Friday, February 03, 2006


A Cartoon Controversy

This blog needs a new strategy manager. Back in October, when I first read about the Danish Mohammad cartoons, I decided that it would be one of those stories just not worth writing about. I guess Jyllands-Posten probably thought the same thing, maybe a bit of trouble from a couple of Copenhagen imams, and then the end of the matter.

Well, both they and I were wrong. In a world with communication as wide as it is today, these stories always seep out eventually. It's taken over three months to reach this point, but now it has, it's become a diplomatic crisis.

The controversy has deepened over the last couple of days with several more European papers including the 'toons. A full list of the papers to do so, minus the Jordanian one found in that report, plus the editorial statements of those papers, can be found here. At least this last has helped separate the wheat from the chaff in blog terms - those who actually believe in the freedom of expression taking a different tack from those merely claim to.

The Danish cartoons, were, I suppose a little offensive. Probably the most offensive were:

According to this, the BBC news managed the worst possible compromise, showing the cartoons, but blacking bits out as if they were genitals before the watershed. In fact, perhaps they should have gone the whole hog and just put fig leafs in the strategic places.

Apparently, the Die Welt editorial claimed that 'One could take the Muslims protests more seriously if they were less hypocritical. When Syrian television broadcast a prime time documentary drama showing rabbis as cannibals, the imams were silent.'

I would go further than this. This website collects cartoons from some of the major newspapers in the Middle East, and the stench of hypocrisy runs foul indeed. For instance:

This is from the Jordanian Al-Dustur newspaper. The picture is obviously of Auschwitz, and the writing states 'Gaza Strip, or the Israeli Annihilation Camp.'


This one, from the official cartoonist of the Palestinian Authority (quite a job!), shows Jews as snakes - as they have been portrayed in European anti-Semitic literature for centuries - 'controlling' the US.

Now, my position on this is simple.

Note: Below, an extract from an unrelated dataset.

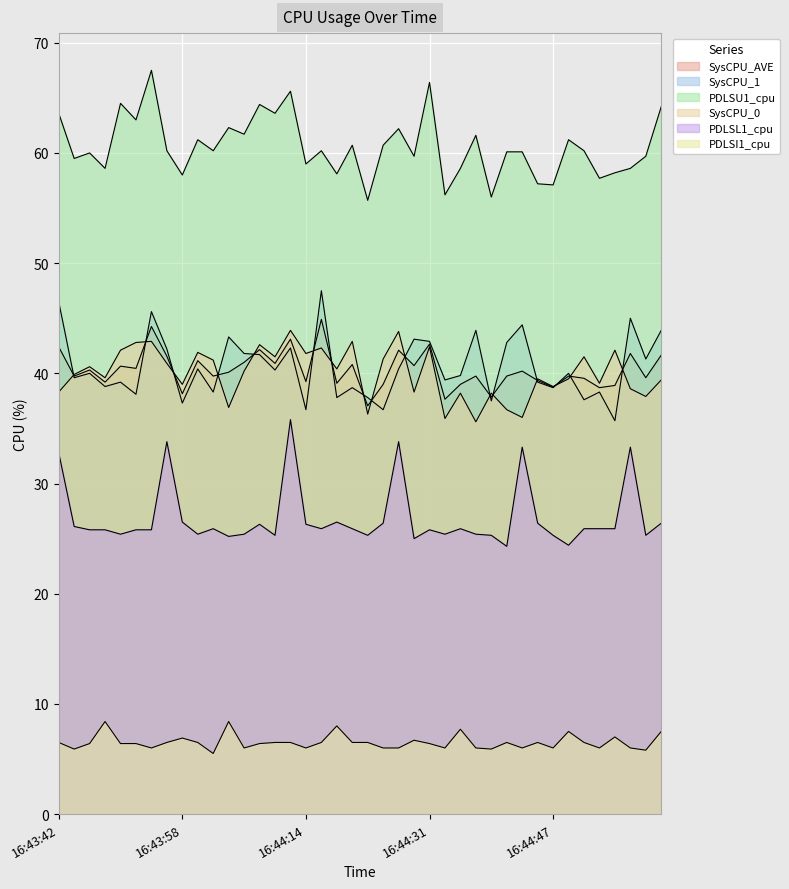

Is it true that PDLSL1_cpu equals 37.8 at 16:44:59?

False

Either both of these sets of cartoons are offensive and condemnable or neither. Personally, I think people should just grow up, get a thick skin and generally act like they've got a pair, and stop this pathetic whinging about cartoons, of all things. In particular, those protesting the Danish cartoons should acknowledge that they produce plenty offensive themselves, and call it a day. After all, at least those show a little thought - it could be worse, it could be Steve Bell drawing George Bush as a chimp yet again, for about the 800th time, in the Guardian. Great idea, Steve, did you think of it all by yourself?


It now emerges that, in fact, the controversy has been stoked by a handful of Danish Muslims who travelled to the Middle East, armed with the cartoons, plus three more that are even more controversial - one depicts a praying Muslim being raped by a dog, and the other two show Mohammad as a pedophile and as a pig respectively. These cartoons were not published by Jyllands-Posten, and were almost certainly not commissioned by them, or any other media source in Denmark. So, nice one, you travelling whiners, congratulations, you've just (unfairly) dropped your own country right in the shit. Well done.

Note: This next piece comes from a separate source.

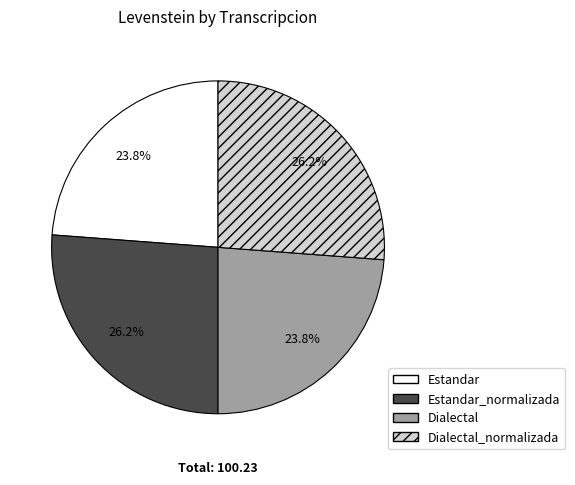

What percentage do Dialectal_normalizada and Estandar_normalizada together represent?

52.4%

Somehow I don't think they care that Denmark is "their own country".
Sadly, probably not.
To be honest, I found the cartoons fairly miserable and obvious. That to me was the biggest crime.

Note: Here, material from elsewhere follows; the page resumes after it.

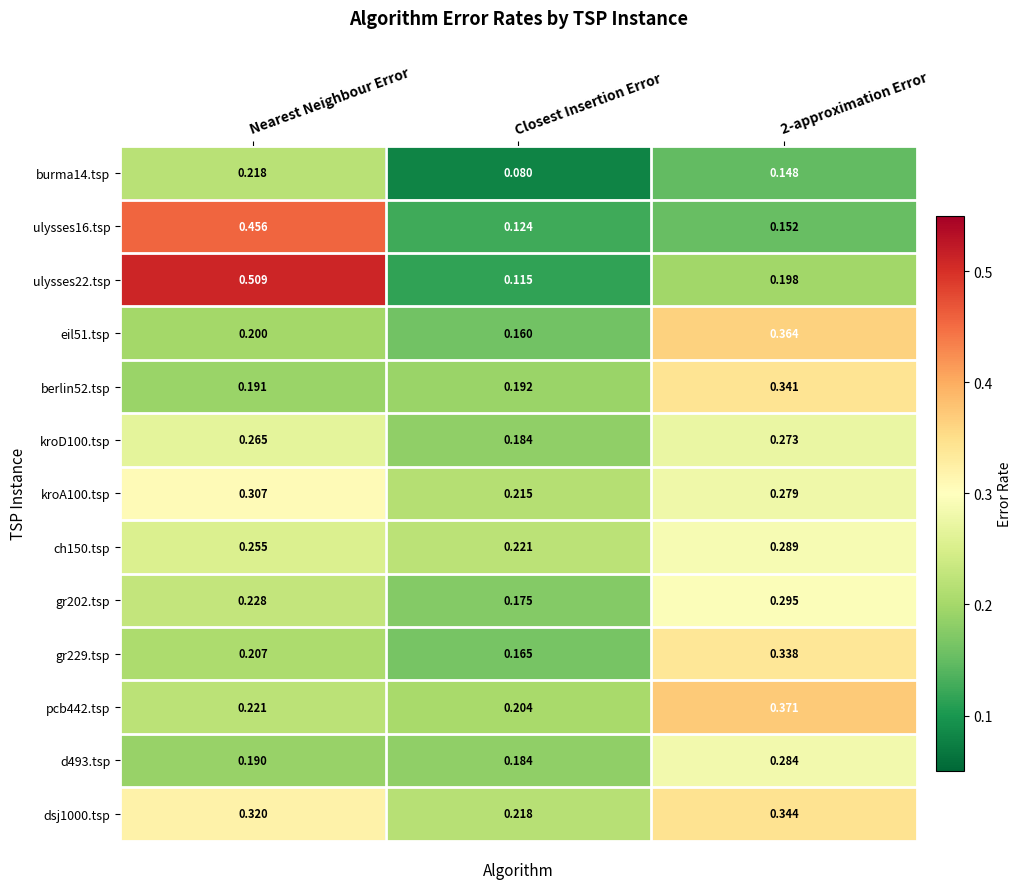

Is the value of kroA100.tsp at 2-approximation Error greater than the value of ulysses16.tsp at 2-approximation Error?

Yes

None of them rose to the challenge of the subject matter and said anything of much value.

I'm a bit torn on this one.

On one hand, I can't see how any Muslim would not be angered by such depictions. On the other, the reaction has been beyond belief. Condemnation certainly, but rioting? Oh, and yes, the anti-Semitism of much of the Islamic world is breathtaking. Some would argue that such sentiment is steeped in political and historical conflict. I'm not remotely convinced.

I wouldn't pretend to understand the hysteria though, I'm not a Muslim and have little knowledge of the faith and it's sensibilities.

A bit like our cartoonist friends..........
I think it's worth bearing in mind that the reason Jyllands Posten called for and published the cartoons in the first place was that they'd heard about a Danish author who couldn't find anyone willing to illustrate his book about Muhammed.

One cartoonist turned the author down citing the murder of Theo Van Gogh and another cited an attack on a non-Muslim university professor who had read out sections of the Koran to his students.

The newspaper decided to treat this as a free speech issue and called on cartoonists to supply pictures of Muhammed. 12 cartoonists responded. Four of the cartoons were critical of Islam, three criticised Jyllands Posted, one addressed the issue of cartoonists being afraid to draw Muhammed and the rest made no point at all.

I think that the fundamental point here is that, if we are to have freedom of speech, then people are going to get offended. This is true of Muslims in relation to Jyllands Posten and of Christians in relation to Jerry Springer: The Opera. If we start limiting what can be said one the basis of the sensibilities of one outraged minority or the other then we will have abandoned free speech and all the progress that has been built upon it.